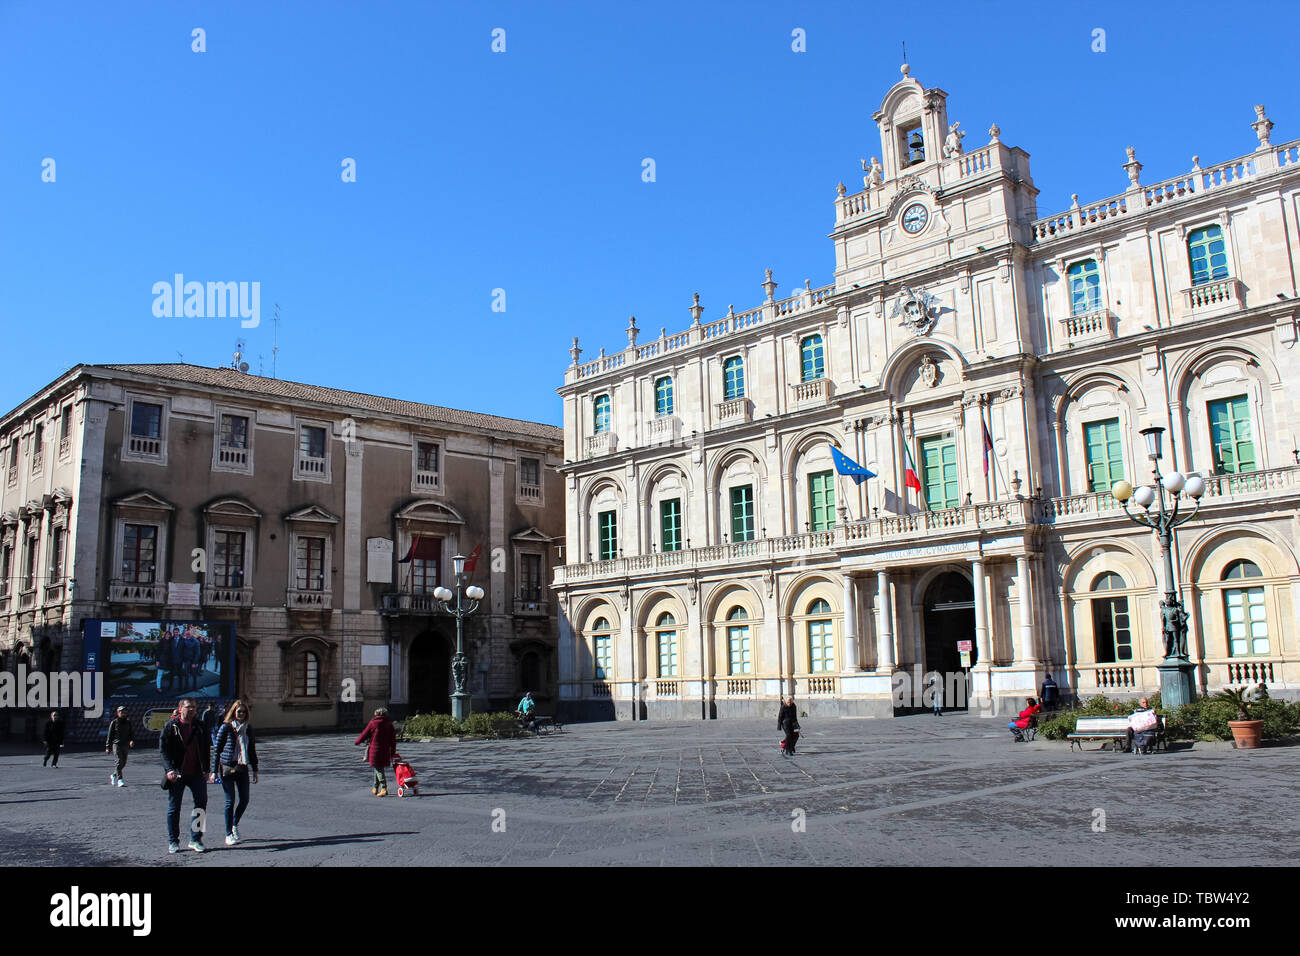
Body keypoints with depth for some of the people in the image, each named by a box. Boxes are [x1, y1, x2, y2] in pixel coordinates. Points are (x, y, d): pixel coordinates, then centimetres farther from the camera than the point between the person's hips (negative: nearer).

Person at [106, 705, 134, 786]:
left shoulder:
○ ○ ○
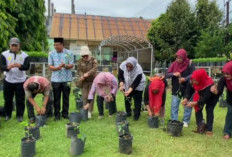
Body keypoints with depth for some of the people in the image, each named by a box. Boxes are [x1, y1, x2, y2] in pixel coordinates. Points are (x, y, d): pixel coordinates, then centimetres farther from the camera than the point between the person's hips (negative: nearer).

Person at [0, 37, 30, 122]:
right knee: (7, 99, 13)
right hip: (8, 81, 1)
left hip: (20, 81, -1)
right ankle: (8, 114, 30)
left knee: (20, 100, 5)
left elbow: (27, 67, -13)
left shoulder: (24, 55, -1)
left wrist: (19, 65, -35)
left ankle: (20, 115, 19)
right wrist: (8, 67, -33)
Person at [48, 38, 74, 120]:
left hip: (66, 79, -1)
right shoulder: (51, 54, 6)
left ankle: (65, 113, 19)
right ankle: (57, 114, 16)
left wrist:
○ ○ ○
## What needs to be done
A single figure is required: the number of lines above in which the word "shoulder" occurs.

## Result of the task
3